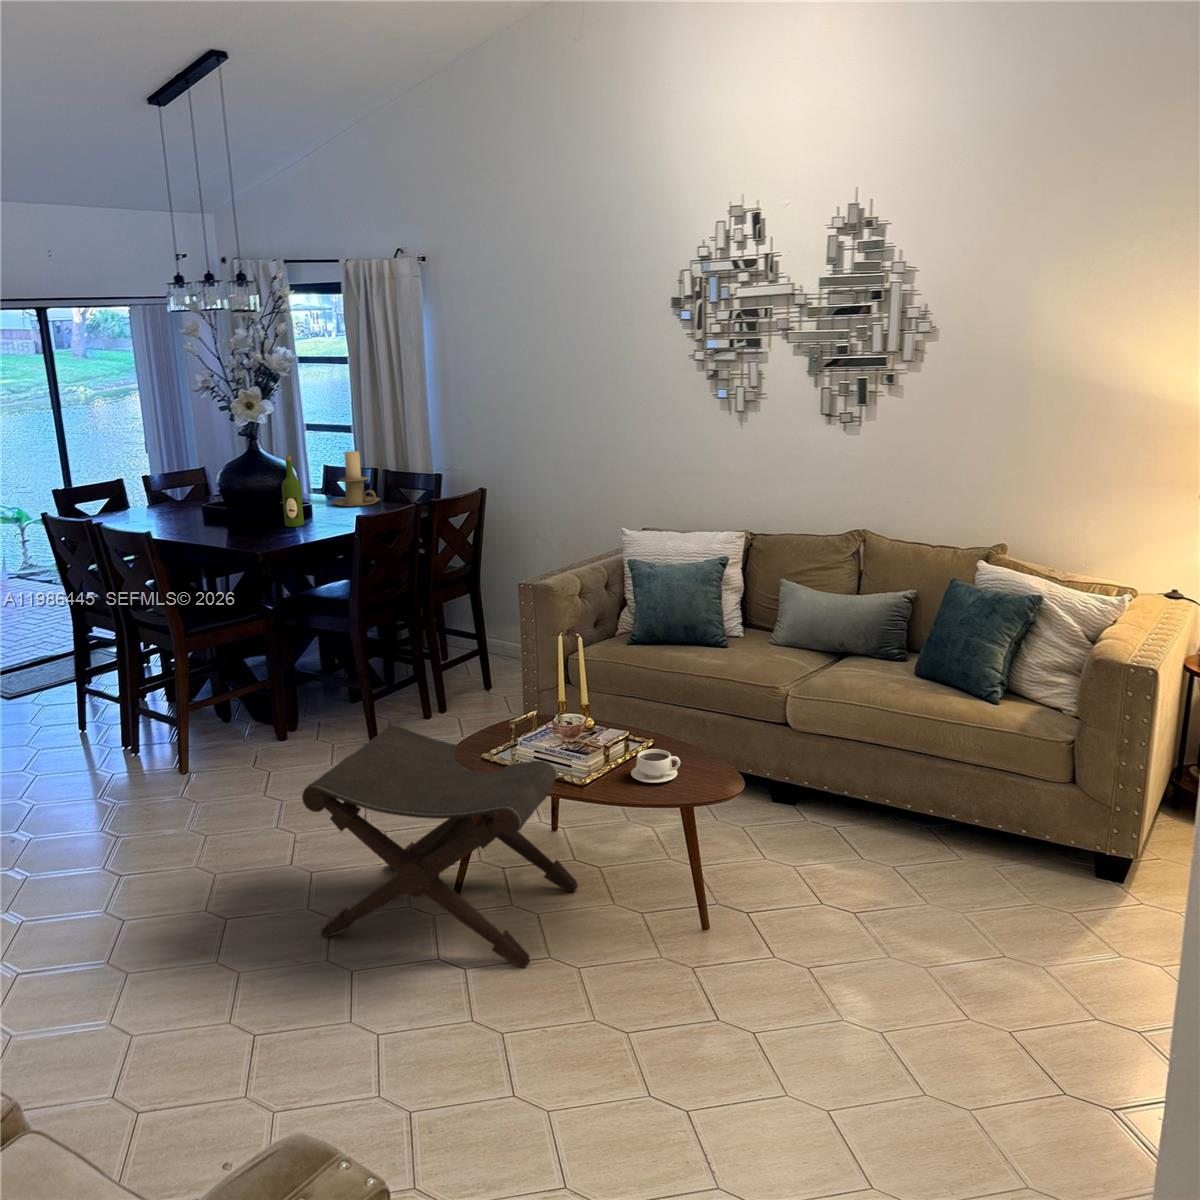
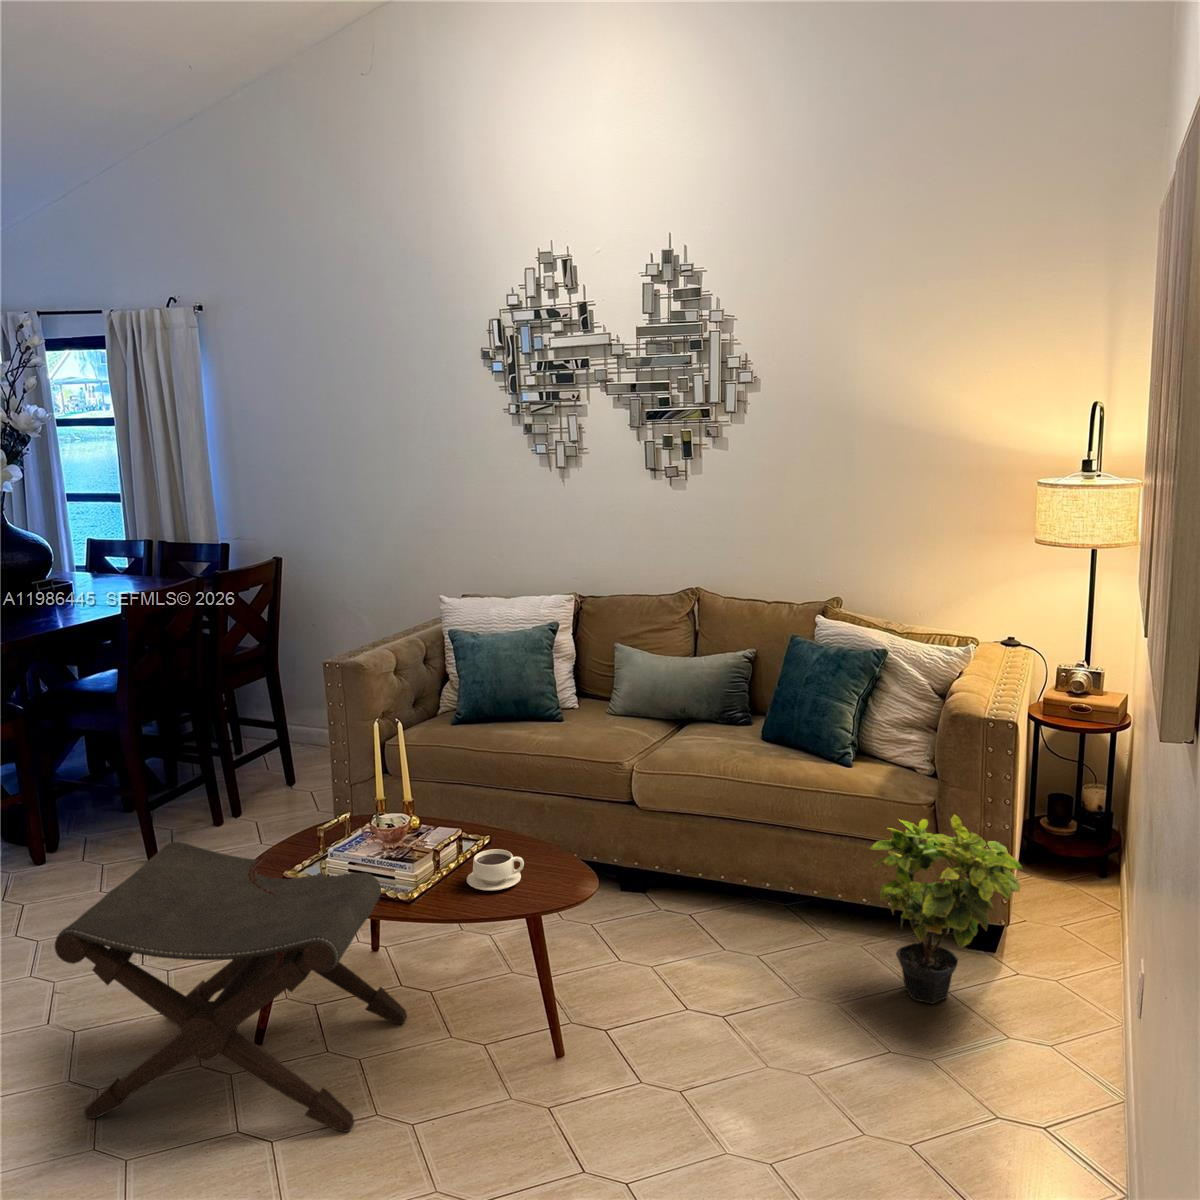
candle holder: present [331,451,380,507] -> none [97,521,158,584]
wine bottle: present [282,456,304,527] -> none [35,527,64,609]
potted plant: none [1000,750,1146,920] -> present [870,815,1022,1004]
========
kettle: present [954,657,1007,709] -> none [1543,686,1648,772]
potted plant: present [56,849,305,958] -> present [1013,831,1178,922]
========
#### REQUIRED ACTION
Retype exactly the lines of the data above that fall between the line with "candle holder: present" and the line with "potted plant: none", inclusive, and add nothing.

#### RESPONSE TO THIS EXERCISE
candle holder: present [331,451,380,507] -> none [97,521,158,584]
wine bottle: present [282,456,304,527] -> none [35,527,64,609]
potted plant: none [1000,750,1146,920] -> present [870,815,1022,1004]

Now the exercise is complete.